Once the seeds have germinated, I remove the plastic bag, and place the emerging seedlings under a grow light.  When the plants look like they’re outgrowing the newspaper pots (indicated by roots starting to push through the newspaper walls), and if it’s still too cold to transplant them directly into the garden, I pot them up into larger plastic containers (about 20cm diameter size), newspaper pot and all.  I find this to be an easier method of starting seeds for a small garden.

There can be, however, the occasional problem.  If I’ve watered too much, the newspaper disintegrates – although you’d be amazed at how much water that takes.  If I’ve watered too little, the newspaper crumbles, usually at the bottom, which necessitates transplanting the threatened seedling into a 10cm plastic pot.  These things don’t happen frequently enough, though, that I feel the need to change my method.

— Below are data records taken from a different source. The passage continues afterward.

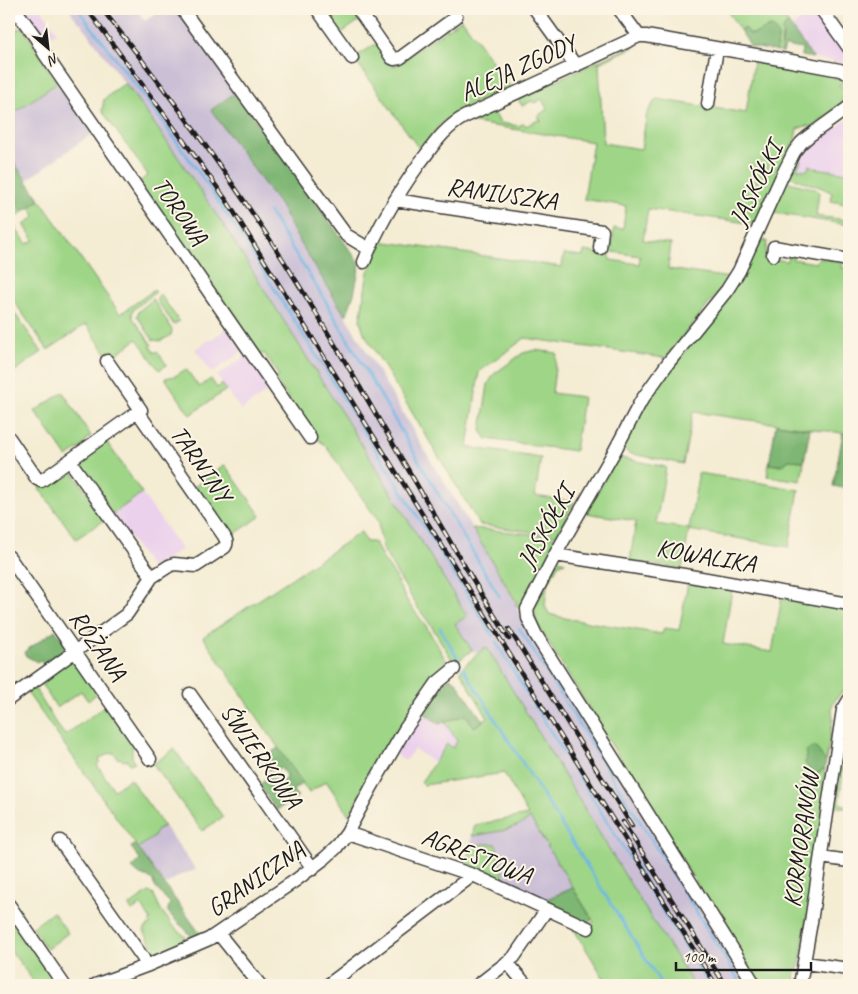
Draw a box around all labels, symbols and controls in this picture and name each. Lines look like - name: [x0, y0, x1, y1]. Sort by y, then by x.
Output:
- north arrow: [22, 22, 72, 72]
- street label: ALEJA ZGODY: [455, 26, 584, 109]
- text: N: [44, 49, 62, 70]
- street label: JASKÓŁKI: [722, 131, 793, 232]
- street label: RANIUSZKA: [445, 170, 561, 218]
- street label: TOROWA: [145, 171, 215, 252]
- street label: TARNINY: [163, 419, 241, 512]
- street label: JASKÓŁKI: [510, 475, 585, 575]
- street label: KOWALIKA: [654, 532, 759, 581]
- street label: RÓŻANA: [62, 603, 134, 687]
- street label: ŚWIERKOWA: [213, 697, 310, 816]
- street label: KORMORANÓW: [776, 765, 827, 909]
- street label: AGRESTOWA: [417, 820, 538, 892]
- street label: GRANICZNA: [201, 834, 311, 924]
- scale bar: [676, 939, 810, 971]
- text: 100 m: [683, 948, 717, 967]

I’ve been asked whether the inks in newsprint are toxic and I’ve yet to discover a definitive answer to that question.  All I know is that they are less toxic than they used to be, for whatever that’s worth.  From what I’ve read, the amount of heavy metals used in the ink has been severely reduced and, in the case of lead, been almost eliminated.  There is still concern, however, about benzene, toluene, and napthalene (among others) although the good news is that many newspaper printers have been moving toward soy-based ink rather than petroleum-based, thereby reducing the toxicity even more.  As I understand it, if you’re unsure of what ink your newspaper is written in, your safest option is to use only the black and white part of the paper and never, ever the glossy, colorful inserts since these contain the highest amounts of lead, cadmium and chromium.  Although I’ve never tested my plants for heavy metal contamination, I’d hazard a guess and say that it’s probable; but whether that contamination comes from newspaper ink or simply from the air and water that plants absorb from our toxic environment would be impossible for me to say.  What I can say, is that my plants have never shown any visible sign of contamination and their health seems to depend more on the quality of the potting soil than whether I’ve started them in plastic or newspaper pots.  I’d be interested in hearing from anyone who has more knowledge than I do in the printing process (and an unbiased opinion).

In addition to being able to grow more interesting varieties than you might find in your local nursery, starting your own seeds can be an inexpensive alternative to purchasing plant starts – I’d love to hear how other gardeners start their seeds, particularly any frugal, stylish, and/or sustainable ideas.